Project - Predictive Complaints Analysis
Using Natural Language Processing and machine learning to understand and predict the causes of customer complaints to prevent them from occurring.
How do we shift from reacting to complaints to predicting and preventing them?
Summary
Complaints result from the building frustration as customers encounter friction navigating processes, systems and bureaucracy. Machine learning can make it possible to see everything that has happened leading up to a complaint, recognising stress points and predicting when and how complaints are likely to arise.

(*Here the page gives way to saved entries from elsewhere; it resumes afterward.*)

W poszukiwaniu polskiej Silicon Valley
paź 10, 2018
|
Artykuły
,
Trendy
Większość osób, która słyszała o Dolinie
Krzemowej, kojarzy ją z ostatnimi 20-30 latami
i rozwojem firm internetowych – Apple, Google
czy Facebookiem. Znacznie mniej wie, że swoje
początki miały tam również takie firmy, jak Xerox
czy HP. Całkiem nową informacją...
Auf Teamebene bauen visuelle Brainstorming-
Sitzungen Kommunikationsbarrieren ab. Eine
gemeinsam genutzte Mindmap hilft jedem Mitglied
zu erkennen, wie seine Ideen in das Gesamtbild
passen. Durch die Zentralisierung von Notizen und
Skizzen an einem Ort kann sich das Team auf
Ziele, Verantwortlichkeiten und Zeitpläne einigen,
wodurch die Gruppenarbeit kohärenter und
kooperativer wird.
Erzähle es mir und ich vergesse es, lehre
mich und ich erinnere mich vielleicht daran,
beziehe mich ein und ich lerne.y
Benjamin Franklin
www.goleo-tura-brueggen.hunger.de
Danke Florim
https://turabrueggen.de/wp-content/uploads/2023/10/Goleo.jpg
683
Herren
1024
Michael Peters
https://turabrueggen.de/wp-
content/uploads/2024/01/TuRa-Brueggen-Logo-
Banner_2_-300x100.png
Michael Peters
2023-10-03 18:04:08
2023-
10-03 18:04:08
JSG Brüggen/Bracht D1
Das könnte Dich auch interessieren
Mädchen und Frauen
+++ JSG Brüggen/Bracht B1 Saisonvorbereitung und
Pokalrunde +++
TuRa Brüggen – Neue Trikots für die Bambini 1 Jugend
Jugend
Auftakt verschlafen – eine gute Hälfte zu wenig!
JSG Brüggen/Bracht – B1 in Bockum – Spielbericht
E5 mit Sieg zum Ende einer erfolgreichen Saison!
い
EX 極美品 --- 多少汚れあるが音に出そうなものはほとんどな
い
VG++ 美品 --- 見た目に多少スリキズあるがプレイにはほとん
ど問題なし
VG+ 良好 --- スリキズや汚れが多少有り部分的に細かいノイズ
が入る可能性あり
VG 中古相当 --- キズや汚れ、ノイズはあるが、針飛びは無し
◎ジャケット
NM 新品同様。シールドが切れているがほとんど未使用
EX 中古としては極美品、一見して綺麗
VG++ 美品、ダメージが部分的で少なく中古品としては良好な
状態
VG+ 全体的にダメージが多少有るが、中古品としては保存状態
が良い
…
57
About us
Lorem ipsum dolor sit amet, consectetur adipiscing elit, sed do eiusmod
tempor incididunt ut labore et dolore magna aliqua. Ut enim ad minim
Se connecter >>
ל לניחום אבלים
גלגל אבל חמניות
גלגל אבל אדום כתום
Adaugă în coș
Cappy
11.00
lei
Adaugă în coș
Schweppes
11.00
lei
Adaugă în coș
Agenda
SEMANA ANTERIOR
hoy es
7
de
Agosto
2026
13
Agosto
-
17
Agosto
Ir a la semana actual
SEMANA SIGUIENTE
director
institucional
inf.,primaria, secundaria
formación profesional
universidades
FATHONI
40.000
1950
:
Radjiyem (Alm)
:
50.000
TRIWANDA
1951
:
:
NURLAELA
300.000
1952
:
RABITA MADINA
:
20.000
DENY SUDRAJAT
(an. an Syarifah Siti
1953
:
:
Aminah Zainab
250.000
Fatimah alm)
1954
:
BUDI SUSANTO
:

Our value goal was to predict the circumstances and when a complaint is likely, enable preventative fixes and achieve a 10% reduction in complaints.
Impact
We analysed over 43 billion data points, identifying areas requiring priority attention to avoid potential complaints. The work replaced a manual process that took 4 days to classify just 20% of complaints, with a new automated process that takes just 40 minutes to classify 100% of complaints.
Our analysis directed remediation work to areas of the web application which were common triggers for complaints, building support prompts at typical friction points in order to improve the customer experience and prevent potential future complaints.
Our approach
Automate complaint categorisation
We changed the way that complaints were analysed, using Natural Language Processing to identify root causes, replacing the existing manual process.
Link complaints to customers and events
We built an automated solution that identified the individual customer that each complaint related to and the timeline of interactions leading up to the complaint.
Machine learning path analysis
We used machine learning to identify the features of journeys which were highly predictive of a complaint, from online API calls to specific call handler interactions.